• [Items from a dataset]
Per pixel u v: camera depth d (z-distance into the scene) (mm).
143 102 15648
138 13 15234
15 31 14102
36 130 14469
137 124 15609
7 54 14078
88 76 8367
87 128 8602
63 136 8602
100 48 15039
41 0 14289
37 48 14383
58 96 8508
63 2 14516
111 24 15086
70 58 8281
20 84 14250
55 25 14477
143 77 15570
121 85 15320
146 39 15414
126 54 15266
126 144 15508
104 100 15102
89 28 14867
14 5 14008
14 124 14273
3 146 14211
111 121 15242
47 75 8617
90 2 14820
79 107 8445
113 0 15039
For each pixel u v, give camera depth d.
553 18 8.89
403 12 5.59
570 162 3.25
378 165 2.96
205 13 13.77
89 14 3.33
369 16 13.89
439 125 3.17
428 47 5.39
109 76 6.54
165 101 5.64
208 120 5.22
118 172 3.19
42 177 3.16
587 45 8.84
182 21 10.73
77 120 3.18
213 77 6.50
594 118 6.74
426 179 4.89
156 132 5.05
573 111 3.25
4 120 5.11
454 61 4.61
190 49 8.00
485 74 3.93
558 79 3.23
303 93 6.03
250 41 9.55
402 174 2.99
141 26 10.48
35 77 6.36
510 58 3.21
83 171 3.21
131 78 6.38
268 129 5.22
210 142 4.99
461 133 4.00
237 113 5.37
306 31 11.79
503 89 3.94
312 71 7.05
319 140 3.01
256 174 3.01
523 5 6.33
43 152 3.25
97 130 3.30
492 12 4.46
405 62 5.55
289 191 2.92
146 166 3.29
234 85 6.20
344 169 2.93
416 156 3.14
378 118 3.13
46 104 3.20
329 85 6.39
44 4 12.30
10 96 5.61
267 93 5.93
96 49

• [Task details]
Return all the data exactly as given.

• [Answer to the problem]
Per pixel u v: camera depth d (z-distance into the scene) (mm).
143 102 15648
138 13 15234
15 31 14102
36 130 14469
137 124 15609
7 54 14078
88 76 8367
87 128 8602
63 136 8602
100 48 15039
41 0 14289
37 48 14383
58 96 8508
63 2 14516
111 24 15086
70 58 8281
20 84 14250
55 25 14477
143 77 15570
121 85 15320
146 39 15414
126 54 15266
126 144 15508
104 100 15102
89 28 14867
14 5 14008
14 124 14273
3 146 14211
111 121 15242
47 75 8617
90 2 14820
79 107 8445
113 0 15039
For each pixel u v, give camera depth d.
553 18 8.89
403 12 5.59
570 162 3.25
378 165 2.96
205 13 13.77
89 14 3.33
369 16 13.89
439 125 3.17
428 47 5.39
109 76 6.54
165 101 5.64
208 120 5.22
118 172 3.19
42 177 3.16
587 45 8.84
182 21 10.73
77 120 3.18
213 77 6.50
594 118 6.74
426 179 4.89
156 132 5.05
573 111 3.25
4 120 5.11
454 61 4.61
190 49 8.00
485 74 3.93
558 79 3.23
303 93 6.03
250 41 9.55
402 174 2.99
141 26 10.48
35 77 6.36
510 58 3.21
83 171 3.21
131 78 6.38
268 129 5.22
210 142 4.99
461 133 4.00
237 113 5.37
306 31 11.79
503 89 3.94
312 71 7.05
319 140 3.01
256 174 3.01
523 5 6.33
43 152 3.25
97 130 3.30
492 12 4.46
405 62 5.55
289 191 2.92
146 166 3.29
234 85 6.20
344 169 2.93
416 156 3.14
378 118 3.13
46 104 3.20
329 85 6.39
44 4 12.30
10 96 5.61
267 93 5.93
96 49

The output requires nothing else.